#### Given text:
16.3 From Expressions to Statements

In the previous two sections, we looked at how to represent Python expressions using abstract syntax trees. However, expressions are only one subset of possible Python code, and so in this section we’ll turn our attention to representing and evaluating Python statements as well.

The `Statement` abstract class

As we learned all the way back in 1.6 Storing Data in Variables, all expressions are statements, but not all statements are expressions. When we evaluate an expression, we expect to get a value returned. But when we evaluate an statement, we often do not get back a value, but instead some other effect, like recording a variable assignment, manipulating control flow or returning from a function.

So how we’ll represent this in code is by creating a new abstract class Statement, that is a parent of Expr.

class Statement:
    """An abstract class representing a Python statement.

    We think of a Python statement as being a more general piece of code than a
    single expression, and that can have some kind of "effect".
    """
    def evaluate(self, env: dict[str, Any]) -> Optional[Any]:
        """Evaluate this statement with the given environment.

        This should have the same effect as evaluating the statement by the
        real Python interpreter.

        Note that the return type here is Optional[Any]: evaluating a statement
        could produce a value (this is true for all expressions), but it might
        only have a *side effect* like mutating `env` or printing something.
        """
        raise NotImplementedError


class Expr(Statement):
    """An abstract class representing a Python expression.

    We've now modified this class to be a subclass of Statement.
    """

You might wonder, why bother with an Expr class at all? As we’ll see in this section, Statement may have many different subclasses beyond Expr, representing non-expression statements like assignment statements. Keeping Expr is useful for distinguishing between expression types and non-expression types. For example, a BinOp’s left and right attributes must be of type Expr, not Statement. Consider, for example, the invalid Python code (x = 3) + (y = 5). Assignment statements can’t be added together!

`Assign`: an assignment statement

Let’s start by resolving an issue we encountered at the end of the previous section: how do we actually build up the variable environment? To do this, we’ll need to represent assignment statements as a new data type that we’ll call Assign:

class Assign(Statement):
    """An assignment statement (with a single target).

    Instance Attributes:
        - target: the variable name on the left-hand side of the equals sign
        - value: the expression on the right-hand side of the equals sign
    """
    target: str
    value: Expr

    def __init__(self, target: str, value: Expr) -> None:
        """Initialize a new Assign node."""
        self.target = target
        self.value = value

    def evaluate(self, env: dict[str, Any]) -> ...:
        """Evaluate this statement with the given environment.
        """

For example, here’s how we could represent the statement y = x + 5.5:

AST diagram of y = x + 5.5.

Assign('y', BinOp(Name('x'), '+', Num(5.5)))

Let’s consider how to implement Assign.evaluate. Intuitively, we know what needs to happen: we need to evaluate its value, and the nassign that value to the variable target. But what does “assigning” a variable actually mean in this context? This is exactly the purpose of env: it stores the current variable bindings! So to assign a variable, we need to mutate env. Note the return type below: since this method only performs a mutation operation, the return type is None.

#### Extracted records:
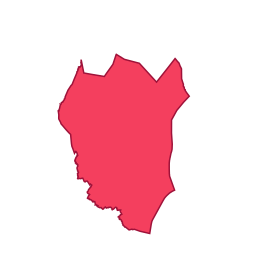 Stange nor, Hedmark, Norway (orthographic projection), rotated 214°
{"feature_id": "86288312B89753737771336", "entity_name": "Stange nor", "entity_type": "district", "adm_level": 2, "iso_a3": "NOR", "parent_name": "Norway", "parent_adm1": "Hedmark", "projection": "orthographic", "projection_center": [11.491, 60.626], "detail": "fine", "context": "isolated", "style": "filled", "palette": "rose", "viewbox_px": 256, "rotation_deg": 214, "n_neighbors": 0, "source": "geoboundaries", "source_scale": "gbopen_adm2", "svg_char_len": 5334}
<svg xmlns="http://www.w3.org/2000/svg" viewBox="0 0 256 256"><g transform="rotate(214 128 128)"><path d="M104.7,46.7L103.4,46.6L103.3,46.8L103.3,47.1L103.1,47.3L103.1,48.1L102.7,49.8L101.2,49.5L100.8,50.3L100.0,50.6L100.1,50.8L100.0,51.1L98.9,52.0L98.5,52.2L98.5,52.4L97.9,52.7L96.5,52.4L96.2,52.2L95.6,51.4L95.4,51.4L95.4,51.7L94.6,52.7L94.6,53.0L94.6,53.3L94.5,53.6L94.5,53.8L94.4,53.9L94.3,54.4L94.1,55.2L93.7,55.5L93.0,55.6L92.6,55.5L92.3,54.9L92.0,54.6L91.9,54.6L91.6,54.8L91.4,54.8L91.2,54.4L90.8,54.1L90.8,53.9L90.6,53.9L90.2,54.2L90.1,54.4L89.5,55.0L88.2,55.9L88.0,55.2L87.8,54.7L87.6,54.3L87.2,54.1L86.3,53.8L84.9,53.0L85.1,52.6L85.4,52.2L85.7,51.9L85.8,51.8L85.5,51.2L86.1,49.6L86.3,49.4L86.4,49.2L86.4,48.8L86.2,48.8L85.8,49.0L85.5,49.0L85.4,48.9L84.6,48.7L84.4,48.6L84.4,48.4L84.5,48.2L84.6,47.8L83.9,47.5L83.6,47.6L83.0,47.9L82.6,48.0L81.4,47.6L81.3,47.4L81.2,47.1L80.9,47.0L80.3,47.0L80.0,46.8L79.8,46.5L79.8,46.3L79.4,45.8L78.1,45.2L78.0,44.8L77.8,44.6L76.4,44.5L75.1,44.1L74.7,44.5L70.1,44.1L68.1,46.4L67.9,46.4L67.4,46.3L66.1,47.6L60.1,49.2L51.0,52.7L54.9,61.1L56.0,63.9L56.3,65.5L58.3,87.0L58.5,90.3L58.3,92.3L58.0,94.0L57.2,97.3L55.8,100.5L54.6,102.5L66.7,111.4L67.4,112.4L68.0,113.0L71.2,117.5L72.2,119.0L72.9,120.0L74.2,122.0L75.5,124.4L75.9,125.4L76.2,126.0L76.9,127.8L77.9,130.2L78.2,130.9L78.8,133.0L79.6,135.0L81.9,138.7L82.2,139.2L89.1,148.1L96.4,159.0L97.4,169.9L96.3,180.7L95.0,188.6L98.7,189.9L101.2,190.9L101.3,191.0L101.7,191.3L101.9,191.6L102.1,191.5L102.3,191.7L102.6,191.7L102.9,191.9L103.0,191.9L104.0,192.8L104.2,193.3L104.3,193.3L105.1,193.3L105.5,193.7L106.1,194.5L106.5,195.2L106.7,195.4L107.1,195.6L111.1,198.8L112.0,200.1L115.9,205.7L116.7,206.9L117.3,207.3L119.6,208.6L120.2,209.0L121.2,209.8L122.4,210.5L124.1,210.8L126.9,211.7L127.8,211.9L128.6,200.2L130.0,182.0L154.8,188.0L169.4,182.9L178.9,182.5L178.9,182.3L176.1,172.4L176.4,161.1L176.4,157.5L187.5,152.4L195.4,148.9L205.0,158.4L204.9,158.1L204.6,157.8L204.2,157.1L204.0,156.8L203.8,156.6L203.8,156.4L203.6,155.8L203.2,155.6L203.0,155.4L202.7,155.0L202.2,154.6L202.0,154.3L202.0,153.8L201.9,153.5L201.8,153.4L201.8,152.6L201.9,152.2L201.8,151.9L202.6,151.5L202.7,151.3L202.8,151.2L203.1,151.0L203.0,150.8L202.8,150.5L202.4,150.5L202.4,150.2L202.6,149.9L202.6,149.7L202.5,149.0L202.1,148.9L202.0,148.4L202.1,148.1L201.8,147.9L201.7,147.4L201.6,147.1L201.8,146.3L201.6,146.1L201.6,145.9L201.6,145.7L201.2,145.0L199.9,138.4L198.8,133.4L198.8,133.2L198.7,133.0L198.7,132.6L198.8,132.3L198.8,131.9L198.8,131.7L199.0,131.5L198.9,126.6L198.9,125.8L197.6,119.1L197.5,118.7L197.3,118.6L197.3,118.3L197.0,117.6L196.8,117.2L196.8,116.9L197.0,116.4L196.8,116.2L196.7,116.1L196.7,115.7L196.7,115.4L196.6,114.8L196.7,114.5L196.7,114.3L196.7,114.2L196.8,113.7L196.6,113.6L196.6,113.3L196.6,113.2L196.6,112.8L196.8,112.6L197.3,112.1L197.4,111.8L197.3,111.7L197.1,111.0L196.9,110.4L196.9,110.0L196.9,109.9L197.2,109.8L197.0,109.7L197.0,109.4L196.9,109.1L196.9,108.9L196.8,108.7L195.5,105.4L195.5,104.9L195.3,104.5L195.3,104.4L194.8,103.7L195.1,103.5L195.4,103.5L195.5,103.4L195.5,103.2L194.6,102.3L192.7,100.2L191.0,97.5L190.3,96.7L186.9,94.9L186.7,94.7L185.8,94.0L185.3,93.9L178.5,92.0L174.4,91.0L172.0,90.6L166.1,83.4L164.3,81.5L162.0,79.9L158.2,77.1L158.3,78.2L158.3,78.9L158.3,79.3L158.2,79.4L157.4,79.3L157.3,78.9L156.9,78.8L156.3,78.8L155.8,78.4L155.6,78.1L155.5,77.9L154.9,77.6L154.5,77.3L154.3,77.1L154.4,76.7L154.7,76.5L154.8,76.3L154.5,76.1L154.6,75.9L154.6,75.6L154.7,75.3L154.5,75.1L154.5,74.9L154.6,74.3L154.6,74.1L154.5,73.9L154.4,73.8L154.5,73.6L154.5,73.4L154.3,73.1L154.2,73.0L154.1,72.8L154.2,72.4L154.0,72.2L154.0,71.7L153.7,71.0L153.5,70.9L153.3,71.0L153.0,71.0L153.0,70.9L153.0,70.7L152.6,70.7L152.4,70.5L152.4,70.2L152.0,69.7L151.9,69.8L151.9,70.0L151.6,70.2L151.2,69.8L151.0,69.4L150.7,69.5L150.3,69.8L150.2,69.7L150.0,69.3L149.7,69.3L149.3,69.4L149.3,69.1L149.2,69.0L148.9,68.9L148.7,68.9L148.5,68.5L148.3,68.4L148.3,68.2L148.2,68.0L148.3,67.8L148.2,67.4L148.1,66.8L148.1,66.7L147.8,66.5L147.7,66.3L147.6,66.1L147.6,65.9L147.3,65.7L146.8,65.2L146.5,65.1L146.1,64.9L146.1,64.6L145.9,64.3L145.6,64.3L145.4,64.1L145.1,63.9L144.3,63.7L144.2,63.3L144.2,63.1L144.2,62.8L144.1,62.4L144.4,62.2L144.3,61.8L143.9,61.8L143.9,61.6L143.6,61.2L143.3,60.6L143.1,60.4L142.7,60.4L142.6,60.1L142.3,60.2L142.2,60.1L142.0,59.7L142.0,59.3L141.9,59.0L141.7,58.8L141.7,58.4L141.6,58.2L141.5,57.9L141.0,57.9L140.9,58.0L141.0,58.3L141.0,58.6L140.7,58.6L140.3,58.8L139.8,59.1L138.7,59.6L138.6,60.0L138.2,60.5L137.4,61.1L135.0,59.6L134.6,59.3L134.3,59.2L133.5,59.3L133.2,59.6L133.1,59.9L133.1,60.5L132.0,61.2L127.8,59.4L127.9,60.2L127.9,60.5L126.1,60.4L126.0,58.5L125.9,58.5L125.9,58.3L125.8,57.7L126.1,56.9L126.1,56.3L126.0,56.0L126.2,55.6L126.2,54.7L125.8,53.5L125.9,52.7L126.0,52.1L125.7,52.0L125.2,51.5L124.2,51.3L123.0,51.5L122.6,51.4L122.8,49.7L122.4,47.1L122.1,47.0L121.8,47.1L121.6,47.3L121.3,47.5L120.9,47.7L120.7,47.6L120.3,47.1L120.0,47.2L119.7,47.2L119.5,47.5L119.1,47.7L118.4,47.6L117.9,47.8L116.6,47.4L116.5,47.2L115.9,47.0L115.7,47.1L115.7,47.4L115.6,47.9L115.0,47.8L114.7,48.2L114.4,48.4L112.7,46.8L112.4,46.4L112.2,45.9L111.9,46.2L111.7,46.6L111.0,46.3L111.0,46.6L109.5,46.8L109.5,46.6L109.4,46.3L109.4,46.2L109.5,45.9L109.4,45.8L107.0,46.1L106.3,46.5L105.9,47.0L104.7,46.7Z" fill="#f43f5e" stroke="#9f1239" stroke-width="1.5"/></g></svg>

--

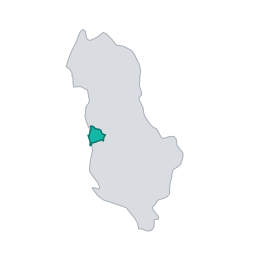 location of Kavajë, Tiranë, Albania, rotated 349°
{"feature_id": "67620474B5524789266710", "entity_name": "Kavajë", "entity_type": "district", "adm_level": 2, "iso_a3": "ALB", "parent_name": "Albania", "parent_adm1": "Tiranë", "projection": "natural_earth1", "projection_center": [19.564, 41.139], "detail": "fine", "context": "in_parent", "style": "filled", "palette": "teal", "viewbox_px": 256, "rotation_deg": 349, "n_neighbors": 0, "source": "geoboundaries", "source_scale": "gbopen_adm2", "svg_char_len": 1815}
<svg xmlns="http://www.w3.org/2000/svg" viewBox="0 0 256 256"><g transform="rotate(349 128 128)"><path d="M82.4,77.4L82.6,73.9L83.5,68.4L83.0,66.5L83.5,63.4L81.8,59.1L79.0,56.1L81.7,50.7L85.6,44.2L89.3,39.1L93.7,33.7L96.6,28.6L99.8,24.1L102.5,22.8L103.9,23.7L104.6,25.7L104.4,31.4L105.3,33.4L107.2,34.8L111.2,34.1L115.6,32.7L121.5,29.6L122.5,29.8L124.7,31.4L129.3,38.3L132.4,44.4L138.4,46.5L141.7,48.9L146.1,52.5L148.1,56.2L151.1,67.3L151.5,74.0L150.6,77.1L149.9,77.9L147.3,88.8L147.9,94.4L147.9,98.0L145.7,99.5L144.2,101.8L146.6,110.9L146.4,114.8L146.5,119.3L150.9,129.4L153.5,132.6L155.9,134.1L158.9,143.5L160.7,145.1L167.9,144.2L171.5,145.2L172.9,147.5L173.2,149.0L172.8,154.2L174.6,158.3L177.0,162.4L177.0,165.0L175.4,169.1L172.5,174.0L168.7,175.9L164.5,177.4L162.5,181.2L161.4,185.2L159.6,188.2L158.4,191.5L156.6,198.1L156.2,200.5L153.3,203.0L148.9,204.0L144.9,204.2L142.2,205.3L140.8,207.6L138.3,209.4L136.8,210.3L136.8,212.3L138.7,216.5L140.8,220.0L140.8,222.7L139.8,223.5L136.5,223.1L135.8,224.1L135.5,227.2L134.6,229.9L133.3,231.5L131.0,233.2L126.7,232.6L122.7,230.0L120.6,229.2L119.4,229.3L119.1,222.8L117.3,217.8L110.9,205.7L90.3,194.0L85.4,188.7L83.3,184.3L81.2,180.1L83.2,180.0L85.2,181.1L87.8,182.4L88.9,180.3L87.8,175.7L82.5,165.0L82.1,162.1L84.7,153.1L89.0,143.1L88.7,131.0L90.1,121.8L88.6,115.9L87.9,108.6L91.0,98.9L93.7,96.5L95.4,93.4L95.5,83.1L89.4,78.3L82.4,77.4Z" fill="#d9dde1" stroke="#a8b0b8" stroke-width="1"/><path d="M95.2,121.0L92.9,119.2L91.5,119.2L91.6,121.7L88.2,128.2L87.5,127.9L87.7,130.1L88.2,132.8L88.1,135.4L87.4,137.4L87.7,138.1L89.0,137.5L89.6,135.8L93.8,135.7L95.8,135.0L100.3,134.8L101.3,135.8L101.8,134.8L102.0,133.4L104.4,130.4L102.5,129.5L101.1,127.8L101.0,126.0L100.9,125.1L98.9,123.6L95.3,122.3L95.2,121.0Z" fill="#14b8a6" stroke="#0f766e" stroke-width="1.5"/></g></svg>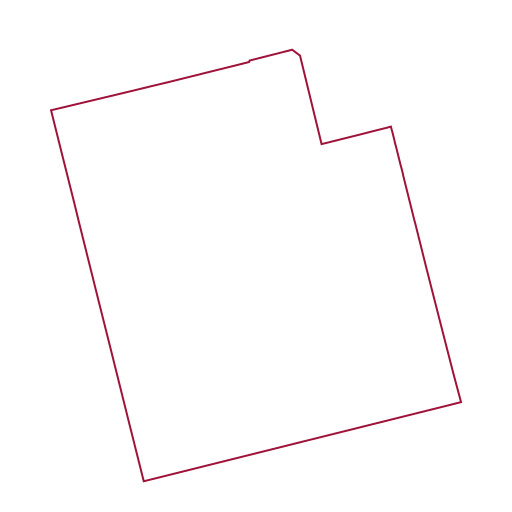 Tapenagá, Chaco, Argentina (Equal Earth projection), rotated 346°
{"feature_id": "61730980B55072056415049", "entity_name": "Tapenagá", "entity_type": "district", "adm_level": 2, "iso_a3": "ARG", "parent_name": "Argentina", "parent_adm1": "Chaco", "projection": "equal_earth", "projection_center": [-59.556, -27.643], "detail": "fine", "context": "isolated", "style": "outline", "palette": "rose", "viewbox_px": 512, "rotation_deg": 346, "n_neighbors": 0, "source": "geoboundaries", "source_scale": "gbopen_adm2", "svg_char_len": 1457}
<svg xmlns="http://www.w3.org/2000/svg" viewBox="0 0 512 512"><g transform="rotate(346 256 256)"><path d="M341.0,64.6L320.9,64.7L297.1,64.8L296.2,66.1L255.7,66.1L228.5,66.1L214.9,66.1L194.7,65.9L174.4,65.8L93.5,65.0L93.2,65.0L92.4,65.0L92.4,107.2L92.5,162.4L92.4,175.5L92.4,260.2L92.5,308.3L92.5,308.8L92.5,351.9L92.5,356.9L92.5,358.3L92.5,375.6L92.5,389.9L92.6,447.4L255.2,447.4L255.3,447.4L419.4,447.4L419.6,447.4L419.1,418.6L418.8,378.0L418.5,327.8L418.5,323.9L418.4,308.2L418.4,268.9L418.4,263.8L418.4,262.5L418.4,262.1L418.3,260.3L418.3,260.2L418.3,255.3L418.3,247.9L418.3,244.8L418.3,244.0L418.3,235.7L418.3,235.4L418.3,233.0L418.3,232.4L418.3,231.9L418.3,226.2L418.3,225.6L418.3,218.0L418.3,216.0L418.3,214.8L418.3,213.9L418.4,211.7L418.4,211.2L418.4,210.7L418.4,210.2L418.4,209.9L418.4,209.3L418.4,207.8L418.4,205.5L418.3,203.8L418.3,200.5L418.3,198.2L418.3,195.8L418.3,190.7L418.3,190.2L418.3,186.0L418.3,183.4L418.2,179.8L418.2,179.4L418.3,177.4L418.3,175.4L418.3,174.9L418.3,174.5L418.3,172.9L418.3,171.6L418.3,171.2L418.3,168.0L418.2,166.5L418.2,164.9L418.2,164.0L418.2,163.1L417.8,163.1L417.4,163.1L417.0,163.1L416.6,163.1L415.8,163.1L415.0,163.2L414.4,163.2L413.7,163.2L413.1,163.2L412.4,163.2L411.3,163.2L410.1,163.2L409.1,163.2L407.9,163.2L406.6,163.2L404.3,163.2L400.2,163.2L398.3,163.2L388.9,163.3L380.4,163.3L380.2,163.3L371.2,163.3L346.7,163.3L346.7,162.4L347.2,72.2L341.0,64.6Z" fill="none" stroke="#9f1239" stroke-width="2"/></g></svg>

#### Prompt:
Extract the passage of the section on expressions and statements between "For example, here’s" and "type is None.", inclusive. The entries were taken from a separate source.

#### Exercise response:
For example, here’s how we could represent the statement y = x + 5.5:

AST diagram of y = x + 5.5.

Assign('y', BinOp(Name('x'), '+', Num(5.5)))

Let’s consider how to implement Assign.evaluate. Intuitively, we know what needs to happen: we need to evaluate its value, and the nassign that value to the variable target. But what does “assigning” a variable actually mean in this context? This is exactly the purpose of env: it stores the current variable bindings! So to assign a variable, we need to mutate env. Note the return type below: since this method only performs a mutation operation, the return type is None.